C. UNE HAUSSE DES MOYENS DÉDIÉS AUX DROITS DES FEMMES INTÉGRALEMENT CAPTÉE PAR L'AIDE UNIVERSELLE D'URGENCE
Les crédits du programme 137 « Égalité entre les femmes et les hommes » s'élèvent à 95,6 millions d'euros en AE et en CP, soit une augmentation de 1,7 % en AE et en CP par rapport à la LFI pour 2025.
Évolution des crédits du
programme 137
« Égalité entre les femmes et
les hommes » entre 2017 et 2026
(en milliards d'euros)
Source : commission des finances du Sénat, d'après les documents budgétaires
Comme l'année précédente, l'augmentation des crédits constatée est entièrement absorbée par la mise en oeuvre de l'aide exceptionnelle d'urgence pour les victimes de violences conjugales. Les crédits consacrés à cette aide, qui étaient de 20,4 millions d'euros dans la LFI pour 2025 après 13 millions d'euros dans la LFI 2024, seraient de 26,4 millions d'euros pour 2026, soit une augmentation de 29,4 %. Les autres dispositifs de la mission demeurent globalement financés à leur niveau de 2025.
Les rapporteurs déplorent la faible augmentation des crédits dédiés aux dispositifs de soutien et de prise en charge des victimes de violences conjugales, bien qu'ils saluent la décision du Gouvernement de les préserver des baisses de crédits. Ils appellent, dans la lignée de leur récent rapport de contrôle sur le sujet, à orienter les moyens de la lutte contre les violences et de la prise en charge des victimes vers quelques axes prioritaires, comme la refonte des accueils de jours et lieux d'écoute, d'accueil et d'orientation (LEAO) ou le développement de l'hébergement spécialisé.

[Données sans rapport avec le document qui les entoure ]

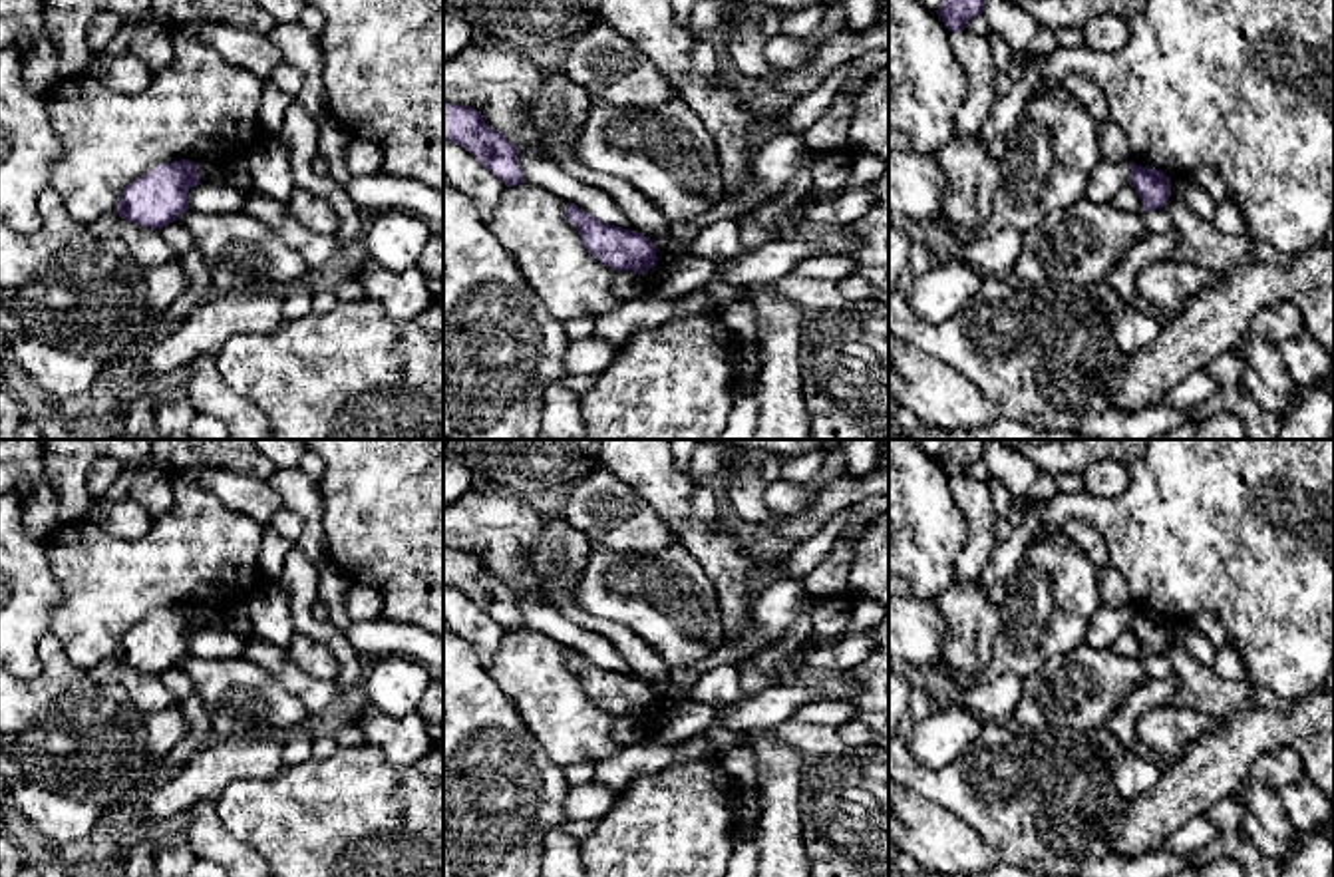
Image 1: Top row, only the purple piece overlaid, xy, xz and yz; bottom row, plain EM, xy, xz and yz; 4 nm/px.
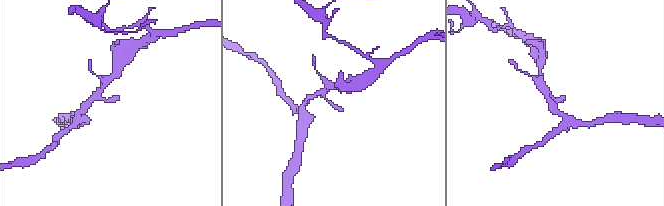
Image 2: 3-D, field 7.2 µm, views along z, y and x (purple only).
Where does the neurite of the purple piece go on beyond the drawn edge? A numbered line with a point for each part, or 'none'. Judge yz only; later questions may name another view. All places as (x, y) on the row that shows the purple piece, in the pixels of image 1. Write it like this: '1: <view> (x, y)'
none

Réunie le 28 octobre 2025, sous la présidence de M. Claude Raynal, président, la commission des finances a décidé de proposer au Sénat l'adoption, sans modification, des crédits de la mission. Elle a également décidé de proposer la suppression de l'article 79.
Réunie le 26 novembre 2025, sous la présidence de M. Claude Raynal, président, la commission confirme définitivement ses votes émis sur toutes les missions, tous les budgets annexes, tous les comptes spéciaux et les articles rattachés aux missions, ainsi que les amendements qu'elle a adoptés, à l'exception des votes émis pour les missions « Action extérieure de l'État », « Aide publique au développement », « Cohésion des territoires », « Culture », « Immigration, asile et intégration », « Investir pour la France de 2030 », « Monde combattant, mémoire et liens avec la Nation », « Sport, jeunesse et vie associative » ainsi que les comptes spéciaux et les articles qui s'y rattachent.
L'article 49 de la loi organique relative aux lois de finances (LOLF) fixe au 10 octobre la date limite pour le retour des réponses aux questionnaires budgétaires.
À cette date, les rapporteurs spéciaux avaient reçu 3 % des réponses portant sur la mission « Solidarité, insertion et égalité des chances ».
À la date d'examen en commission de la mission, le 28 octobre 2025, les rapporteurs spéciaux ont obtenu 49 % des réponses.